Outrage. Anger. A desire for vengeance.
Is "Love thine enemy" obsolete?
It's not surprising that Americans react with these feelings and more when they see members of our armed forces mutilated or killed by armed Iraqis. Many of us have, at best, mixed feelings about the war in Iraq and the risks our government forces soldiers to take each day, in an effort to bring 'democracy' to this often disturbing and confusing part of the world.
It's easy to hate. It's easy to simply believe all Iraqis, all Arabs or all Moslems are fanatical killers, bent on the destruction of all things, and all people, American.
My father fought in World War Two, and, to this day, speaks angrily of the Germans, pointing out that they said they had lost the war because "we ran out of gasoline and supplies", not because they were, in fact, wrong in their quest for world domination. I'm sure that some of them did feel that way - but I am just as sure that there were thousands of Germans who were neither directly or indirectly involved in the slaughter of my kinsmen, whether in battle or in concentration camps.
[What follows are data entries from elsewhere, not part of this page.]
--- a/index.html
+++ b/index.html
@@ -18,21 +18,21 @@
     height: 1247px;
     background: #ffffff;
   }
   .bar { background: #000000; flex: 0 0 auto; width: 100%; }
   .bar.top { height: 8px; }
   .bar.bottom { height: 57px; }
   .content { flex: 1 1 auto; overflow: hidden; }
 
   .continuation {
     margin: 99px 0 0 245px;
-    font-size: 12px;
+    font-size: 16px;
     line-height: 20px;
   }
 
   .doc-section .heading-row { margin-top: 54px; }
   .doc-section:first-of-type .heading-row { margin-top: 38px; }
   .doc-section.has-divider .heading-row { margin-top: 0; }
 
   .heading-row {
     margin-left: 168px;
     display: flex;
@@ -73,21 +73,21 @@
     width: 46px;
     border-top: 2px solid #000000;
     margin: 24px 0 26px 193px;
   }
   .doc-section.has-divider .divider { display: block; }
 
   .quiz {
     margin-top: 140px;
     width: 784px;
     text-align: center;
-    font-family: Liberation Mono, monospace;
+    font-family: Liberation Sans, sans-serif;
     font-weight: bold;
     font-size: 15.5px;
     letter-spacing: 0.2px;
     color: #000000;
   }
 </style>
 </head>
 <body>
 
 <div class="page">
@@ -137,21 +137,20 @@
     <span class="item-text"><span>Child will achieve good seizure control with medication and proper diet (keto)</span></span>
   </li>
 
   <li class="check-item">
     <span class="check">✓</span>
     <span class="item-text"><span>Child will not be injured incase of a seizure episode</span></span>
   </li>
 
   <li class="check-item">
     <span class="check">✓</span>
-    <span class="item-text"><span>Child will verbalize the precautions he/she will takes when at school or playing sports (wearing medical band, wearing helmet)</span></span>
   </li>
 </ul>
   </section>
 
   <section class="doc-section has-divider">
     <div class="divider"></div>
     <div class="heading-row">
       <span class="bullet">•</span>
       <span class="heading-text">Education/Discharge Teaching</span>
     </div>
In the age of instant reporting and hand-held video, pictures speak loudly and leave all too little to the imagination. Burned bodies hung from bridges hardly allow for much consideration of the humanity of an enemy - even if that enemy is only a small part of the total population of the Moslem world. To tar all Iraqis or all Moslems with the brush of "savage" is to make an ignorant, inaccurate choice. Incidents like are just one facet of an ongoing conflict, one piece of an intricate puzzle that will be better defined by history than by the evening news.
Consider for a moment how the rest of the world views us, as presented on the evening news in June of 1998. James Byrd Jr., a black man hitchhiking in Texas, was murdered, his throat cut and his body dragged for three miles behind a pickup truck and left in front of a predominantly Black church. This murder didn't take place 'back in the day'. This wasn't the social upheaval of the sixties. This was 1998, only a few years ago. He was killed by the kind of American that most of us wouldn't care to be associated with. Judging me, or any American, by the actions of Mr. Byrd's killers would be an inaccurate assessment of America as a whole. The same is true of people on the other side of the planet.
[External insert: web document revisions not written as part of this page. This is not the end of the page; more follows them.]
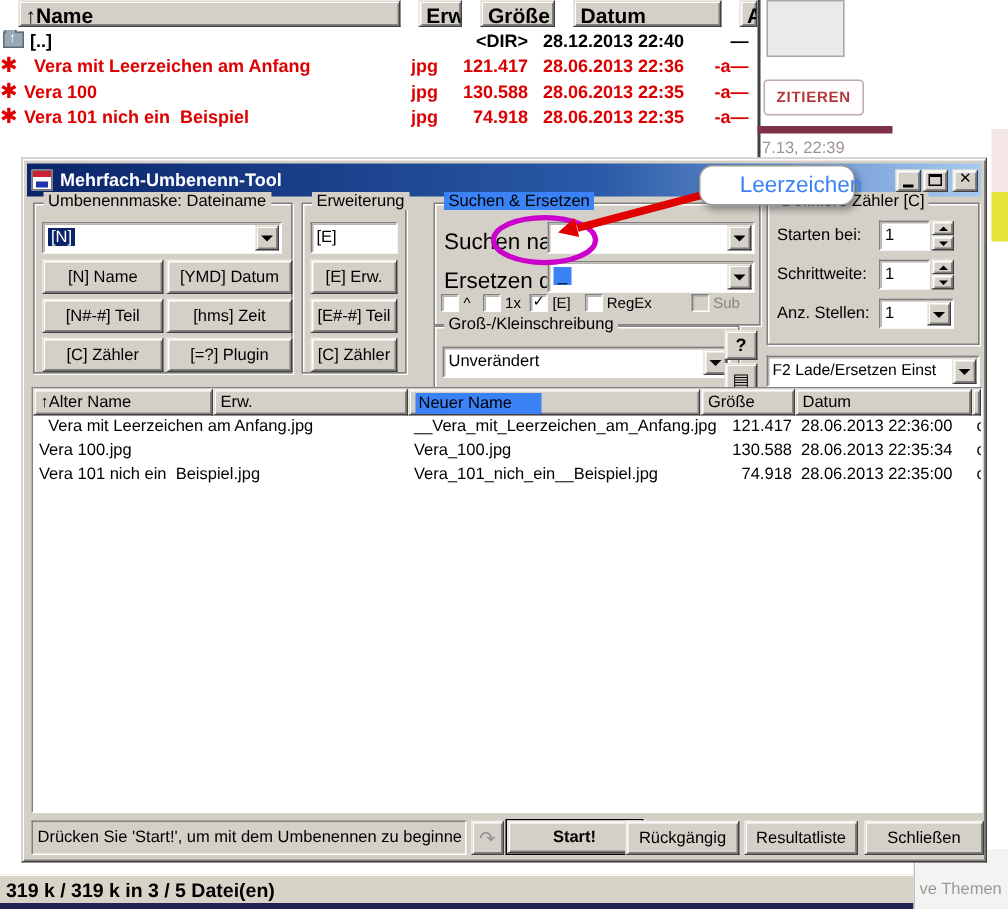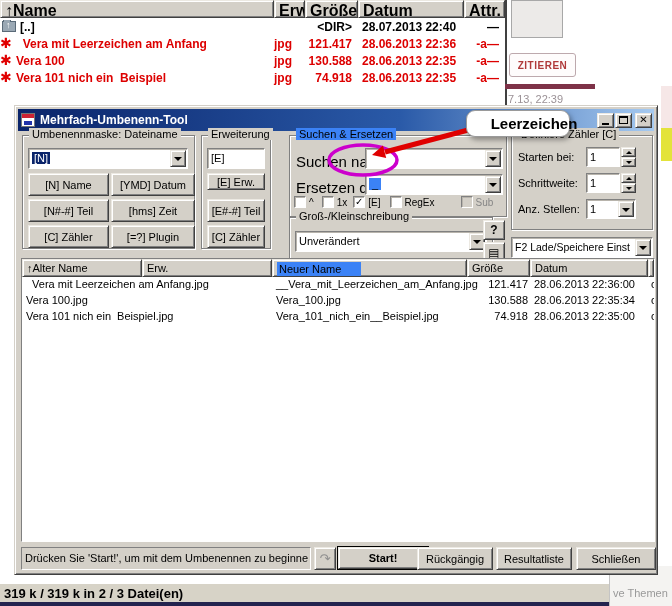--- a/index.html
+++ b/index.html
@@ -16,21 +16,21 @@
   .group { position:absolute; border:1px solid #808080;
            box-shadow: inset 1px 1px 0 #fff, 1px 1px 0 #fff; }
   .legend { position:absolute; top:-8px; left:6px; background:#d4d0c8; padding:0 3px;
             font-size:11px; color:#000; white-space:nowrap; }
   .ws { white-space:pre; }
 
   
   .file-panel { left:0; top:0; width:507px; height:105px; background:#fff;
                 border-right:2px solid #404040; overflow:hidden; }
   .fp-header { display:flex; height:18px; }
-  .fp-hcell { font-size:16px; font-weight:bold; padding:1px 0 0 4px; overflow:hidden; white-space:nowrap; }
+  .fp-hcell { font-size:14px; font-weight:bold; padding:1px 0 0 4px; overflow:hidden; white-space:nowrap;margin-left:12px; }
   .fp-row { display:flex; height:17px; align-items:center; font-size:12px; font-weight:bold; white-space:nowrap; }
   .fp-row.red { color:#dd0000; }
   .c1 { width:274px; } .c2 { width:31px; } .c3 { width:53px; } .c4 { width:106px; } .c5 { flex:1; }
   .cell-r { text-align:right; padding-right:6px; }
   .fp-name { display:flex; align-items:center; overflow:hidden; }
   .icon-folder-up { display:inline-block; width:14px; height:11px; margin:0 4px 0 2px;
                     background:#9aa8b4; border:1px solid #5a6a78; position:relative; }
   .icon-folder-up::before { content:""; position:absolute; top:-3px; left:0; width:6px; height:2px;
                             background:#9aa8b4; border:1px solid #5a6a78; border-bottom:none; }
   .icon-folder-up::after { content:"↑"; position:absolute; left:3px; top:-2px; font-size:9px;
@@ -114,21 +114,21 @@
   .hintbox { position:absolute; left:6px; top:441px; width:290px; height:23px; background:#d4d0c8;
              border:1px solid; border-color:#808080 #fff #fff #808080; font-size:11px;
              padding:4px 0 0 3px; white-space:nowrap; overflow:hidden; }
   .start-outer { border:1px solid #000; padding:0; }
   .start-inner { width:100%; height:100%; font-weight:bold; }
   .redo-glyph { color:#909090; font-size:13px; line-height:13px; }
 
   
   .callout { left:466px; top:110px; width:104px; height:27px; background:#fff; border:1px solid #9a9a9a;
              border-radius:9px; box-shadow:2px 3px 5px rgba(0,0,0,.35); display:flex; align-items:center;
-             justify-content:center; color:#000000; font-size:15px; font-weight:bold; z-index:12;padding-left:32px; }
+             justify-content:center; color:#3b82f6; font-size:15px; font-weight:normal; z-index:12;padding-left:32px; }
   .overlay { left:0; top:0; width:672px; height:606px; z-index:11; pointer-events:none; }
 </style>
 </head>
 <body>
 
 <div class="screen">
 
   <div class="abs file-panel">
     <div class="fp-header">
       <div class="fp-hcell c1 raised">↑Name</div>
@@ -137,21 +137,21 @@
       <div class="fp-hcell c4 raised">Datum</div>
       <div class="fp-hcell c5 raised cell-r">Attr.</div>
     </div>
     <div class="fp-row">
       <div class="c1 fp-name">
           <span class="icon-folder-up"></span>
           <span class="ws">[..]</span>
         </div>
       <div class="c2"></div>
       <div class="c3 cell-r">&lt;DIR&gt;</div>
-      <div class="c4" style="padding-left:4px">28.07.2013 22:40</div>
+      <div class="c4" style="padding-left:4px">28.12.2013 22:40</div>
       <div class="c5 cell-r">—</div>
     </div>
     <div class="fp-row red">
       <div class="c1 fp-name">
           <span class="icon-burst">✱</span>
           <span class="ws">  Vera mit Leerzeichen am Anfang</span>
         </div>
       <div class="c2">jpg</div>
       <div class="c3 cell-r">121.417</div>
       <div class="c4" style="padding-left:4px">28.06.2013 22:36</div>
@@ -179,21 +179,21 @@
     </div>
   </div>
 
   <div class="abs web-box"></div>
   <div class="abs zitieren">ZITIEREN</div>
   <div class="abs web-rule"></div>
   <div class="abs web-date">7.13, 22:39</div>
   <div class="abs sliver-pink"></div>
   <div class="abs sliver-yellow"></div>
 
-  <div class="abs statusbar">319 k / 319 k in 2 / 3 Datei(en)</div>
+  <div class="abs statusbar">319 k / 319 k in 3 / 5 Datei(en)</div>
   <div class="abs darkline"></div>
   <div class="abs br-bg"></div>
   <div class="abs br-line"></div>
   <div class="abs br-text">ve Themen</div>
 
   <div class="abs dialog">
 
     <div class="titlebar">
       <div class="dlg-icon"></div>
       <div class="dlg-title">Mehrfach-Umbenenn-Tool</div>
@@ -223,21 +223,21 @@
     <div class="abs raised btn" style="left:96px;top:67px;width:84px;height:23px">[YMD] Datum</div>
     <div class="abs raised btn" style="left:13px;top:93px;width:81px;height:23px">[N#-#] Teil</div>
     <div class="abs raised btn" style="left:96px;top:93px;width:84px;height:23px">[hms] Zeit</div>
     <div class="abs raised btn" style="left:13px;top:119px;width:81px;height:23px">[C] Zähler</div>
     <div class="abs raised btn" style="left:96px;top:119px;width:84px;height:23px">[=?] Plugin</div>
 
     <div class="group" style="left:186px;top:29px;width:70px;height:114px">
       <span class="legend">Erweiterung</span>
     </div>
     <div class="field" style="left:192px;top:42px;width:58px;height:21px">[E]</div>
-    <div class="abs raised btn" style="left:192px;top:67px;width:58px;height:17px">[E] Erw.</div>
+    <div class="abs raised btn" style="left:192px;top:67px;width:58px;height:23px">[E] Erw.</div>
     <div class="abs raised btn" style="left:192px;top:93px;width:58px;height:23px">[E#-#] Teil</div>
     <div class="abs raised btn" style="left:192px;top:119px;width:58px;height:23px">[C] Zähler</div>
 
     <div class="group" style="left:274px;top:29px;width:218px;height:82px">
       <span class="legend hl-yellow">Suchen &amp; Ersetzen</span>
     </div>
     <div class="lbl lbl10" style="left:281px;top:47px">Suchen nach:</div>
     <div class="field" style="left:350px;top:42px;width:138px;height:21px">
       <span class="ws"> </span>
       <div class="combo-arrow raised btn">
@@ -313,21 +313,21 @@
     </div>
     <div class="lbl" style="left:503px;top:97px">Anz. Stellen:</div>
     <div class="field" style="left:571px;top:93px;width:50px;height:20px">
       <span>1</span>
       <div class="combo-arrow raised btn">
           <div class="tri-down"></div>
         </div>
     </div>
 
     <div class="field" style="left:496px;top:131px;width:142px;height:21px;font-size:10.5px">
-      <span>F2 Lade/Speichere Einst</span>
+      <span>F2 Lade/Ersetzen Einst</span>
       <div class="combo-arrow raised btn">
           <div class="tri-down"></div>
         </div>
     </div>
 
     <div class="dlist">
       <div class="dl-header">
         <div class="dl-hcell dw1 raised">↑Alter Name</div>
         <div class="dl-hcell dw2 raised">Erw.</div>
         <div class="dl-hcell dw3 raised"><span class="hl-yellow" style="display:inline-block;min-width:84px;padding:1px 2px">Neuer Name</span></div>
One might look to the words of Muhammad Khalifa, who objected to the mutilations by saying, "We may hate Americans. We may hate them with all our hearts. But all men are creatures of God."
I suggest we take a deep breath and remember that while there may always be savages among us, as a people we are not our lowest common denominator and we strive every day to become and remain a civil and just society, even in the face of conflict. Many of us here in America want this war to be over and consider this horror, and all those killed on both sides, to be a waste of lives. It isn't a great leap to believe that many of those with whom we fight feel the same way.